- The problem -
Output every one of the rows below line by line, without changing a single character.

- Extracted page text data -

※

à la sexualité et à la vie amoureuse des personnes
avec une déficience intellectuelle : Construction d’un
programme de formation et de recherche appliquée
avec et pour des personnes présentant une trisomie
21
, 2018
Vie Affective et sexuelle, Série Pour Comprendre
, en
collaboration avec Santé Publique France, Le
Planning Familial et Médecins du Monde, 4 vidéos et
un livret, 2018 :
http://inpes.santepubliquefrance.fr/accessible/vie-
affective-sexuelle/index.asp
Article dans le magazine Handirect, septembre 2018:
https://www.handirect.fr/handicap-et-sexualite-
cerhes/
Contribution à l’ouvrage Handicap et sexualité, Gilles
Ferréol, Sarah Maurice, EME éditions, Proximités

※

- Answer box -
à la sexualité et à la vie amoureuse des personnes
avec une déficience intellectuelle : Construction d’un
programme de formation et de recherche appliquée
avec et pour des personnes présentant une trisomie
21
, 2018
Vie Affective et sexuelle, Série Pour Comprendre
, en
collaboration avec Santé Publique France, Le
Planning Familial et Médecins du Monde, 4 vidéos et
un livret, 2018 :
http://inpes.santepubliquefrance.fr/accessible/vie-
affective-sexuelle/index.asp
Article dans le magazine Handirect, septembre 2018:
https://www.handirect.fr/handicap-et-sexualite-
cerhes/
Contribution à l’ouvrage Handicap et sexualité, Gilles
Ferréol, Sarah Maurice, EME éditions, Proximités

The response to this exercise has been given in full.